Выбери любимый жанр

Петрович - Бабаян Сергей Геннадьевич - Страница 3


Перейти на страницу:
Изменить размер шрифта:

3

– Ну что, Алексей, – меня Алексеем зовут, – давай по стакану?

Эх, думаю, – лучше стакан в животе, чем бутылка на витрине.

– Давай, – говорю, – Петрович.

Тут Петрович расстегивает полушубок – под ним оказывается толстенный водолазный свитер бурого цвета, ватные штаны и унты с железными застежками – как ему не жарко, в Москве ноль градусов, начало ноября, – лезет в карман штанов и достает – чирик… червонец, значит, – по тем временам, да еще в пивной, это ого-го какие деньги были! Если кто из своих с червонцем приходил, так он его и не показывал: пошепчется с одним, с другим – с кем ему выпить охота, – и потихоньку уйдут, а вытащишь червонец – хвосты налетят, не отобьешься… Да нет, это я в переносном смысле говорю: ну, если стоит толпа и смотрит тебе в рот больными глазами – ну, как ты пятьдесят капель не нальешь? – а по пятьдесят капель на весь Пиночет – это и четвертного не хватит… Я, как увидел этот червонец, сразу повеселел: ну, думаю, пару, а то и тройку мы с ним возьмем – не сразу, так потом, неужели с двух стаканов не заведется? Как потом оказалось… но я забегаю вперед. Протягивает он мне, значит, червонец, а я сую ему рубль, – а он и говорит:

– Оставь, у меня деньги есть. Ты сходишь?

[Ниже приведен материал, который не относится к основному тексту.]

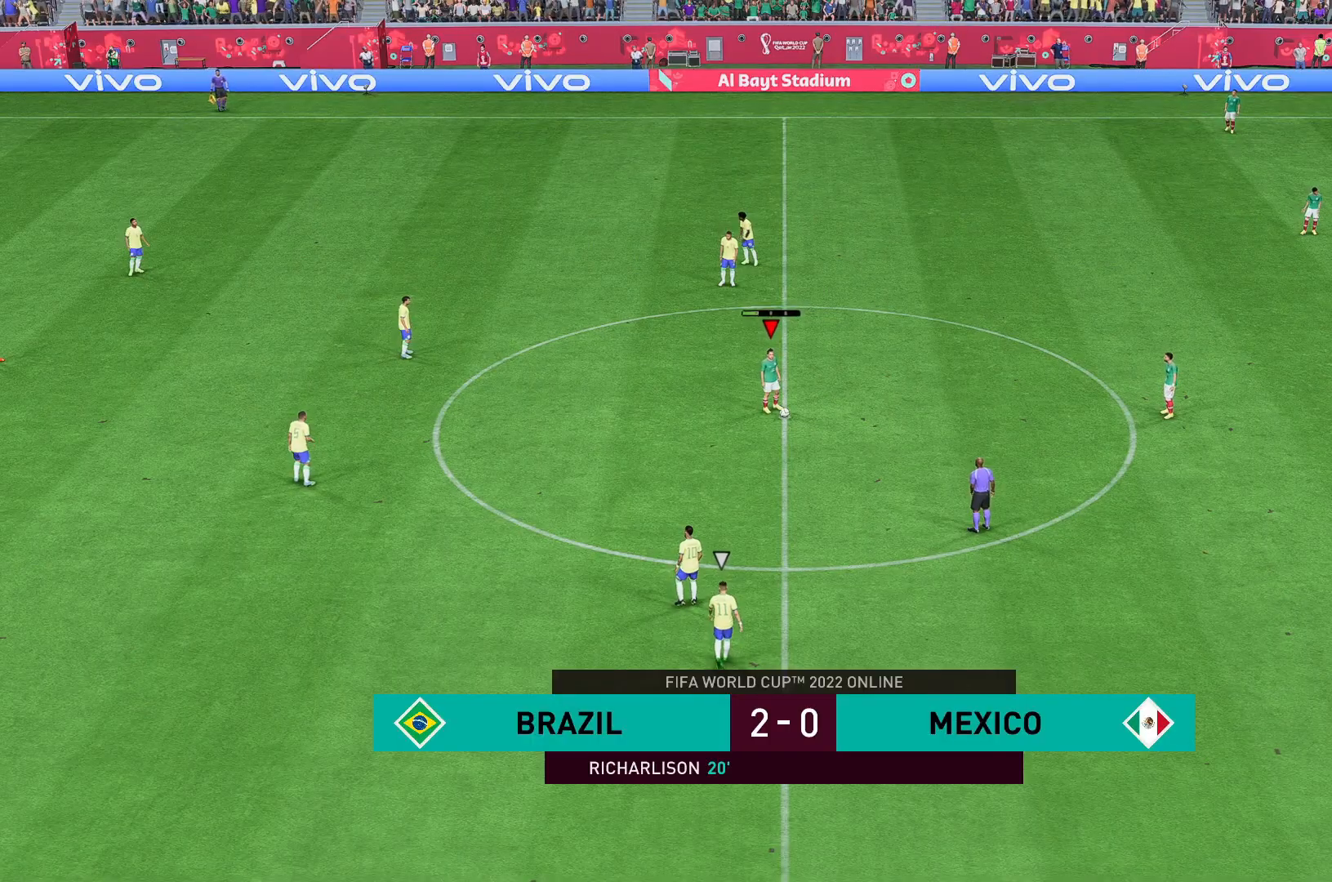
Gameplay with a controller (Xbox layout); each line is a JSON object with the inputs held at the frame after it. "events" lists button and stick changes between this image and that frame as [ms after this image, input, new state], when the widget could be followed in between. Not read: L3 R3.
{"buttons": [], "left_stick": "center", "right_stick": "center", "events": [[17, "A", "up"]]}
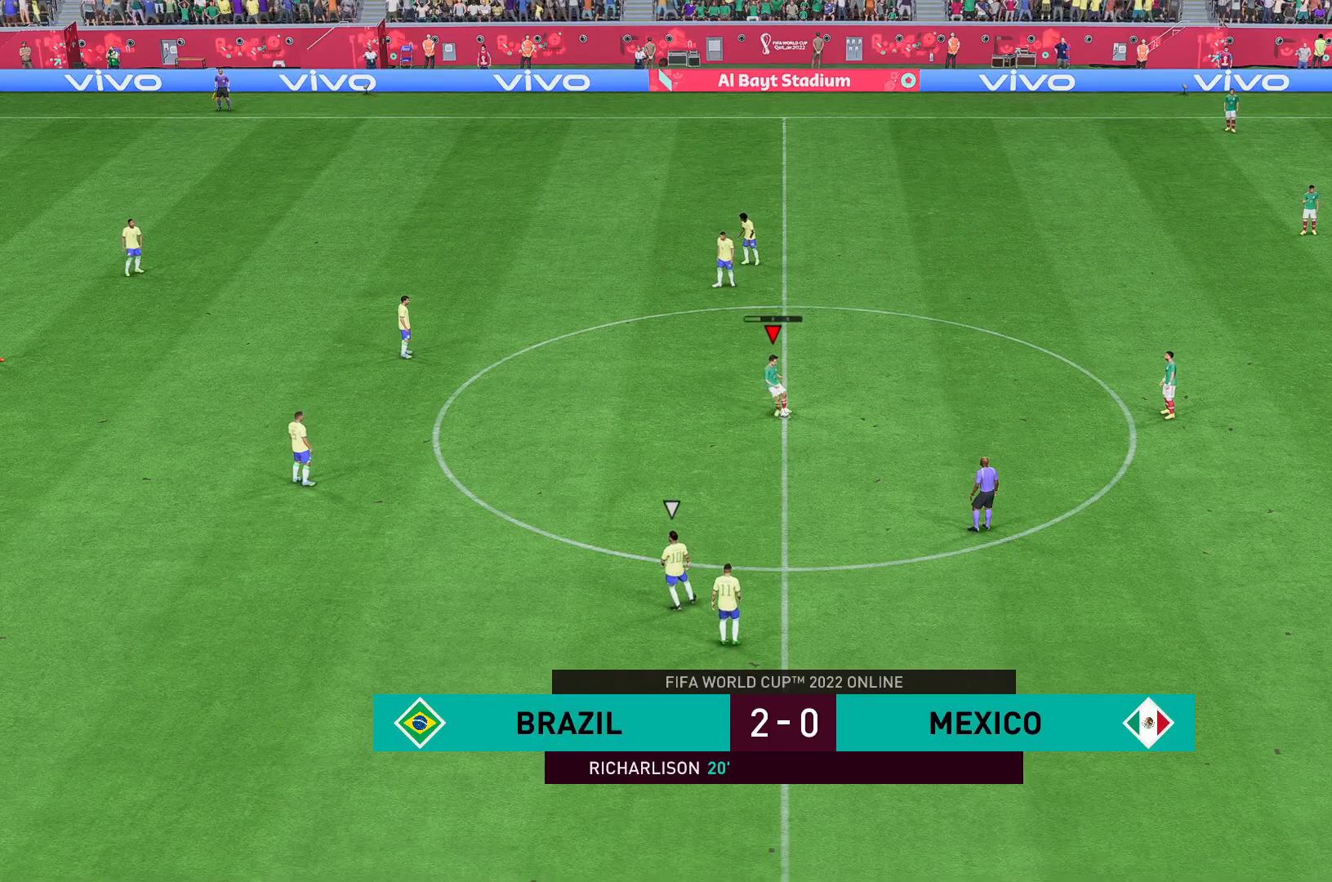
{"buttons": [], "left_stick": "down", "right_stick": "center", "events": [[450, "left_stick", "down"]]}
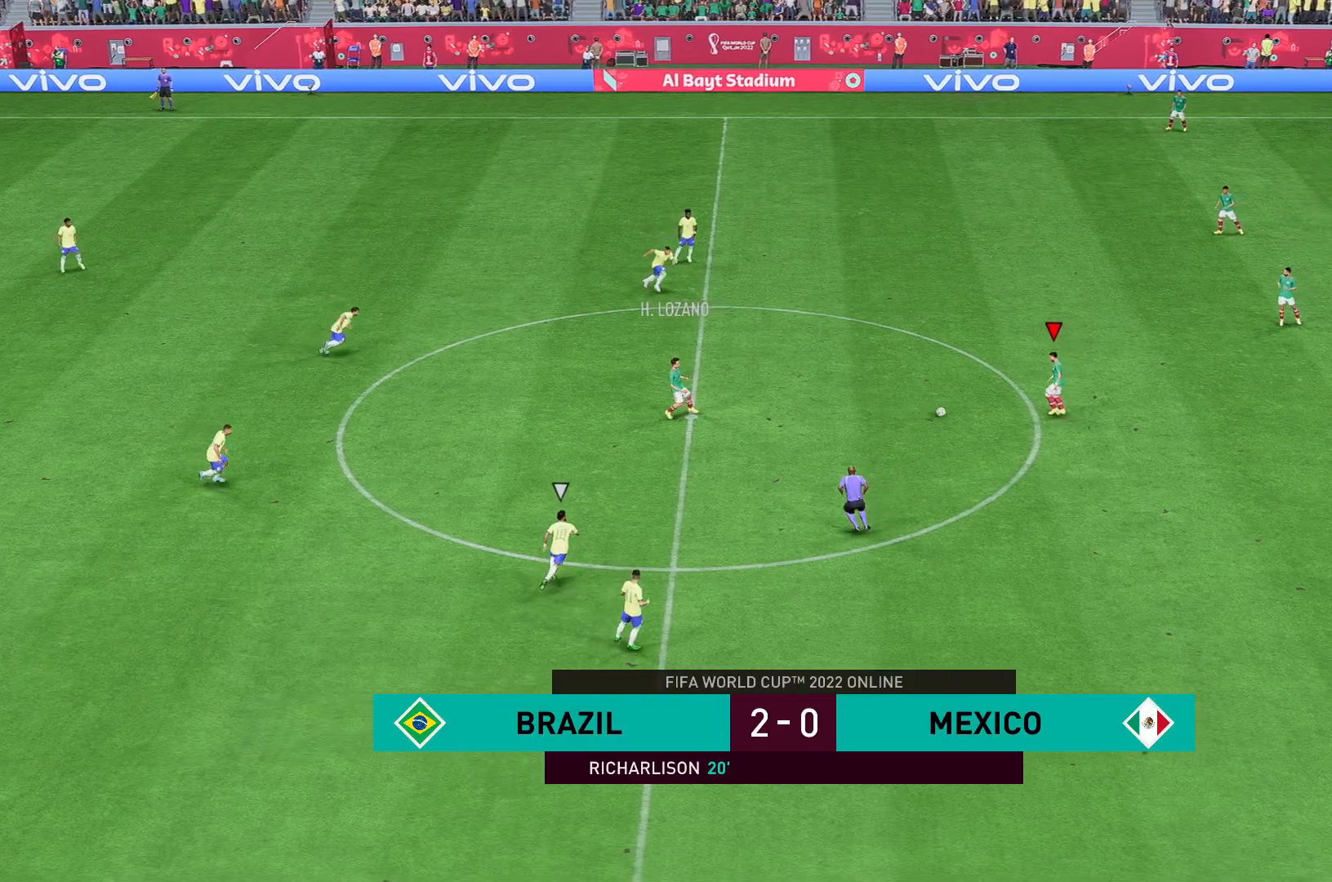
{"buttons": [], "left_stick": "left", "right_stick": "center", "events": [[250, "Y", "down"], [250, "left_stick", "left"], [317, "Y", "up"]]}
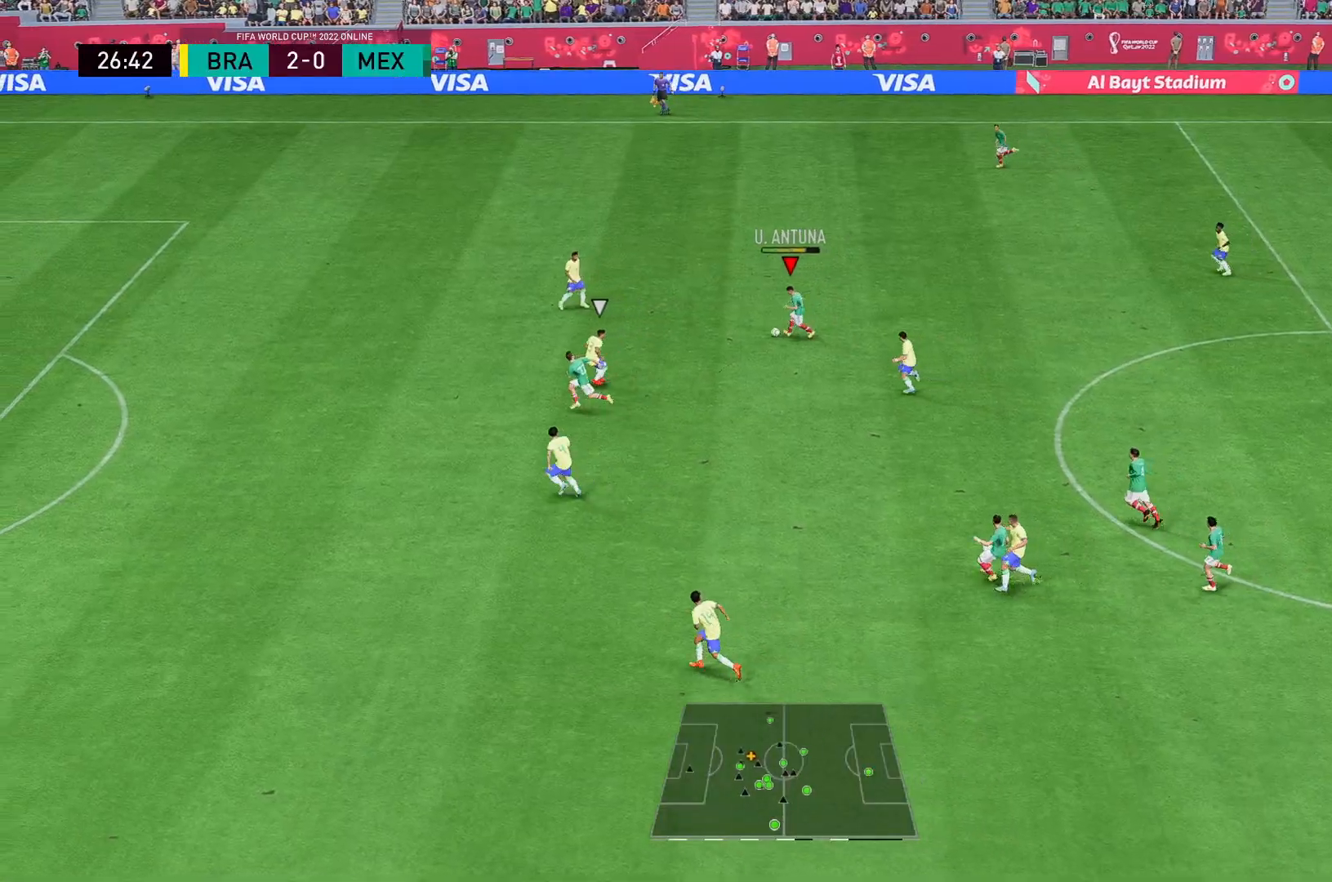
{"buttons": ["R2"], "left_stick": "left", "right_stick": "center", "events": [[317, "R2", "down"]]}
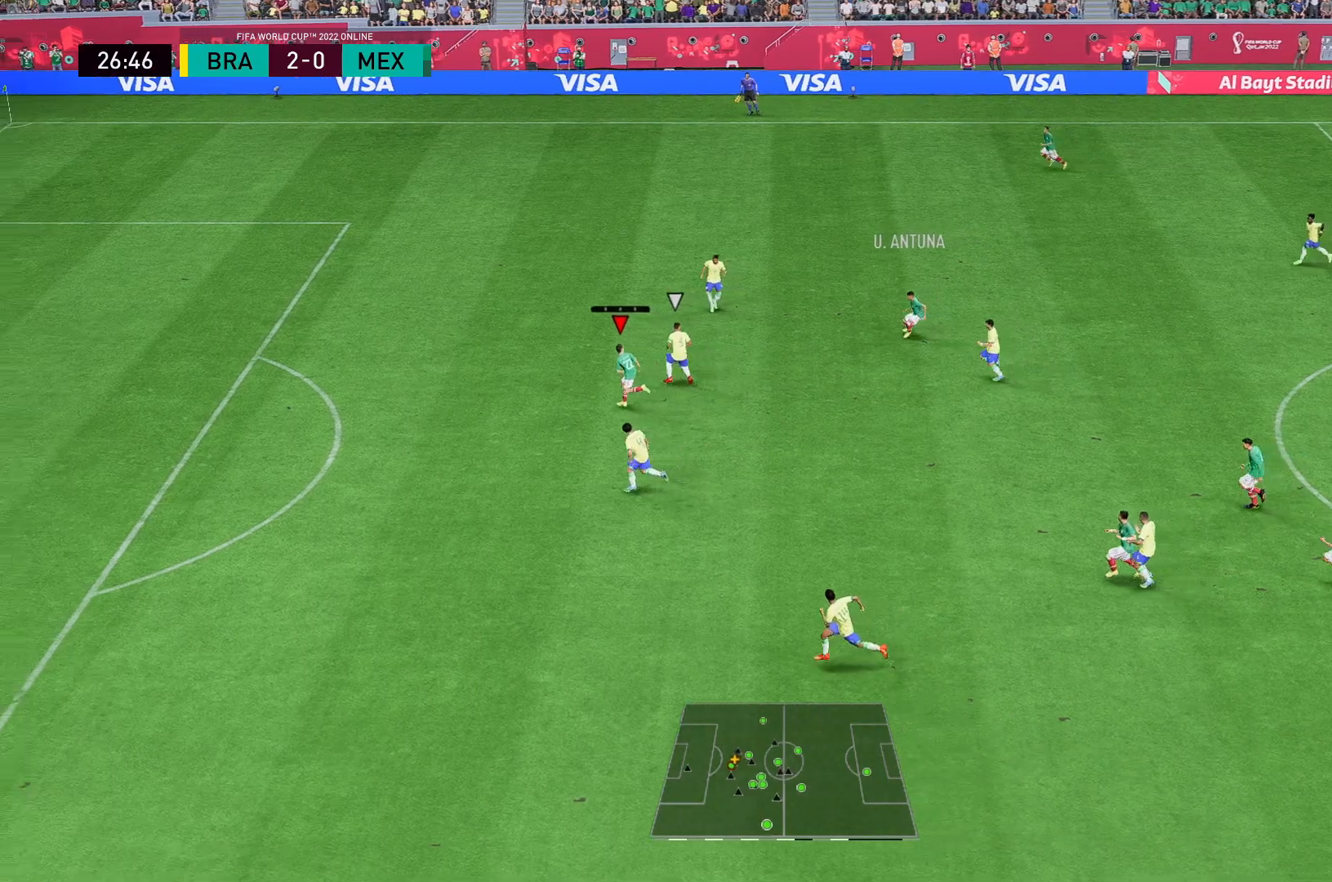
{"buttons": ["R2"], "left_stick": "left", "right_stick": "center", "events": []}
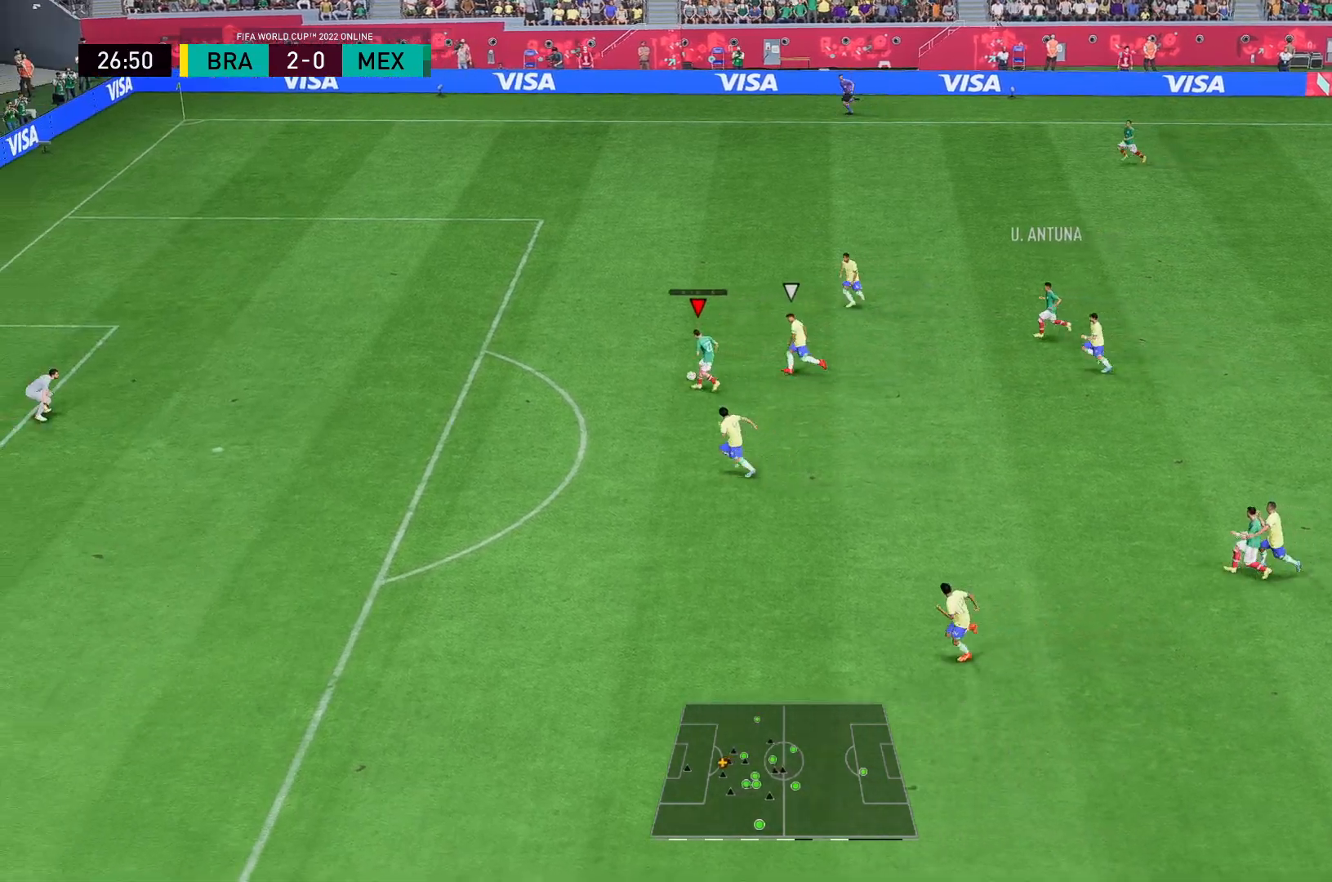
{"buttons": ["R2"], "left_stick": "left", "right_stick": "center", "events": []}
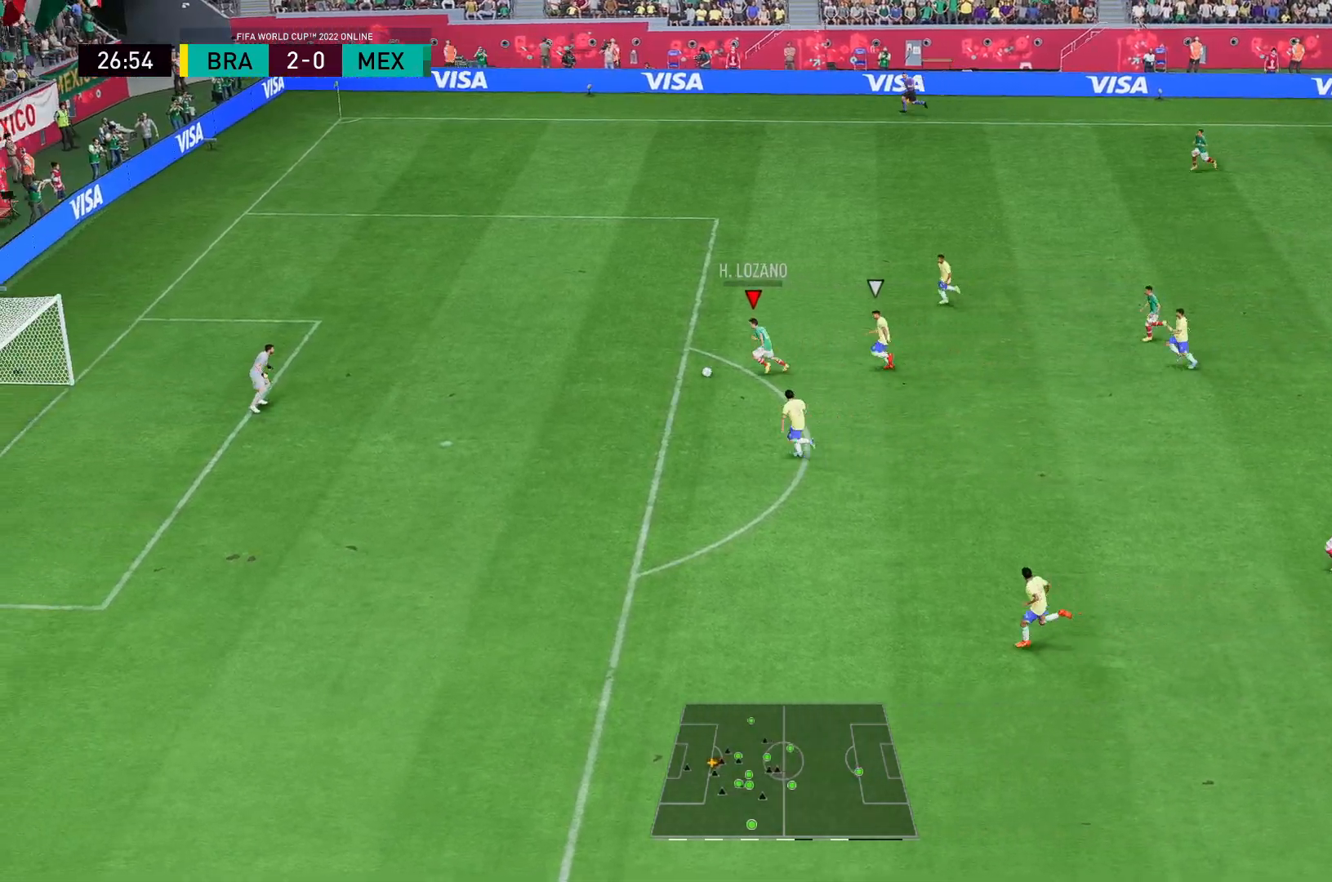
{"buttons": [], "left_stick": "center", "right_stick": "down", "events": [[383, "left_stick", "center"], [417, "R2", "up"], [450, "right_stick", "down"]]}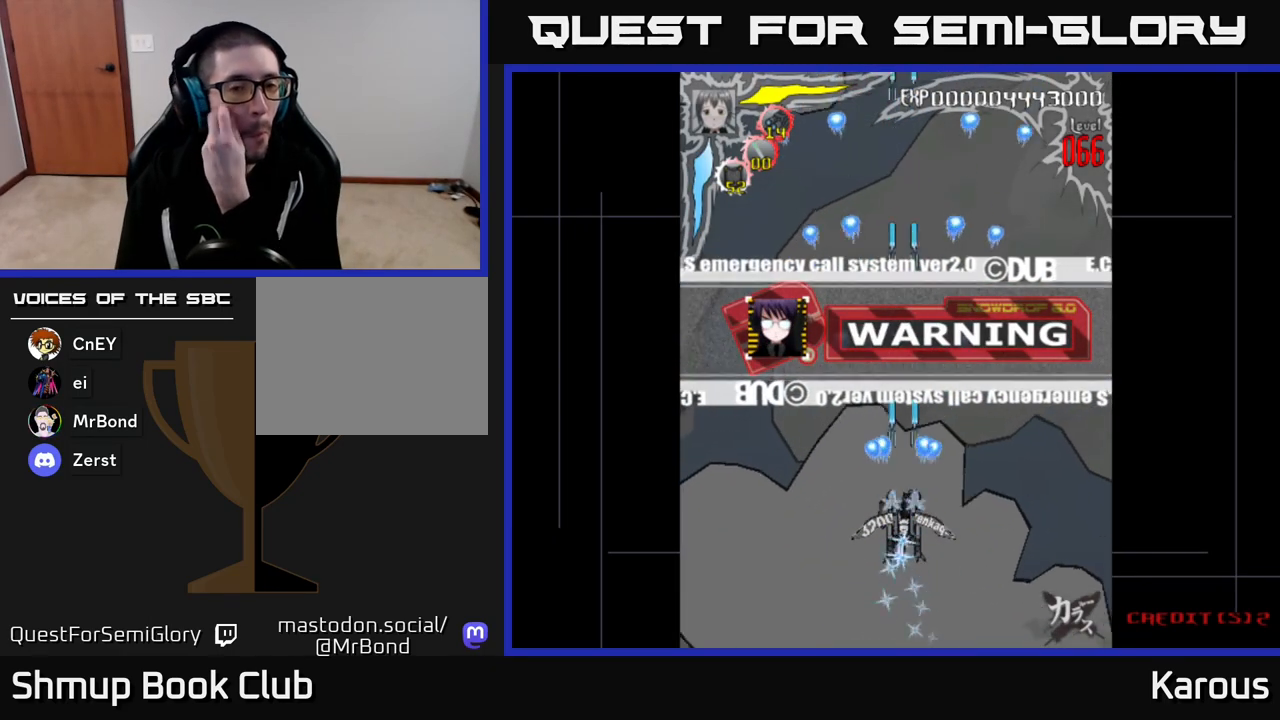
Gameplay with a controller (Xbox layout); each line is a JSON object with the inputs held at the frame after it. "events" lists button and stick changes between this image and that frame as [ms after this image, input, new state], when the widget could be followed in between. Not read: left_stick right_stick.
{"buttons": ["A"], "events": []}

Обратите внимание, что значит человек из Сибири: незнакомому – да чего уж там говорить, ханыге – дает десять рублей и просит сходить за бутылкой! Ему и в голову не может прийти, что в нашем образцовом коммунистическом гадючнике каждый второй его может кинуть – уйти с деньгами и не вернуться, – тем более что человек он не просто не местный, чужой, но и вообще черт знает откуда… Ну, я-то – Боже упаси, а так – случаев сколько угодно. Взял я его червонец и уже собрался идти… и тут вдруг смотрю – появляются, голубчики, – только не те, кто нужно: Пузырь, толстая такая рожа, у матери на шее сидит, и с ним Интеграл – бывший математик, чуть ли не кандидат наук, этот чем жив – одному Богу известно… По физиономиям вижу – пустые, – да у них сроду больше рубля на двоих и не было, – и оба с такого бодуна, что впору их не поить, а в пиве отмачивать… Жалко, конечно, я ведь понимаю, каково им, – да и если бы не понимал, все равно жалко: вот люди, которые непьющие, смотрят на таких со злобой, даже смеются, – да как же можно смеяться, когда человеку плохо, когда у него всё – и душа, и тело – болит?! Сами, говорите, виноваты? Ну, если так рассуждать… Я вот где-то читал, что чуть ли не половина всех наших болезней – от избыточного веса и неподвижного образа жизни. Значит, если человека инфарктом кондратий хватил, его тоже жалеть не надо: сам виноват, что пирожные жрал и вместо того, чтобы бегать с высунутым языком, на диване валялся… Да нет, я не обижаюсь, что вы. Так вот, как увидел я этих двух инвалидов – ну, думаю, всё: если заметят, что мы с Петровичем пьем, точно подвалят – уж мы-то с ними старые знакомые, а Петрович, судя по всему, мужик простой и при бабках – и из Сибири, у них там платят хорошо, и рубль мне оставил, и червонец вытащил как двугривенный – из кармана, не кошелька… – посадит этих оглоедов на хвост, а через пять минут у нашей стойки весь Пиночет соберется: дедка за репку, бабка за дедку, внучка за бабку – знаете, как в таких случаях бывало: с пенсии поишь толпу, вдруг смотришь – а это что за рожа?! Спрашиваешь так осторожно – чтобы не обидеть – одного, другого, третьего, – все плечами пожимают… наконец, выясняется: а он с приятелем Корсета – а Корсета Шипа привел – в одной школе учился… десятью годами раньше того, хехе-хе… Подумал я об этом обо всем – и говорю:

– Послушай, Петрович, – давай только лучше пойдем на откос… – Было у нас местечко у железной дороги, недалеко, мы часто там поддавали. Он удивился – ну, я ему, конечно, пиночетовские традиции объяснять не стал, а говорю – тоже, в общем-то, правда: здесь, говорю, менты часто ходят – могут привязаться. Он еще больше удивился: а что, говорит, нельзя? Как малый ребенок, ей-Богу… потом я, правда, сообразил, что в тех местах, откуда Петрович приехал, наверное, и милиции нет – как говорится, закон – тайга, прокурор – медведь… Нельзя, говорю ему, Петрович, общественное место – только пиво. «Во, – говорит, – придумали! Ну, пошли…» Допили мы наше пиво – и пошли. Пузырь, когда я мимо него проходил, глазами мне все внутренности проел – как бы следом, думаю, не поперся… Но ничего, обошлось – наверное, сил не хватило.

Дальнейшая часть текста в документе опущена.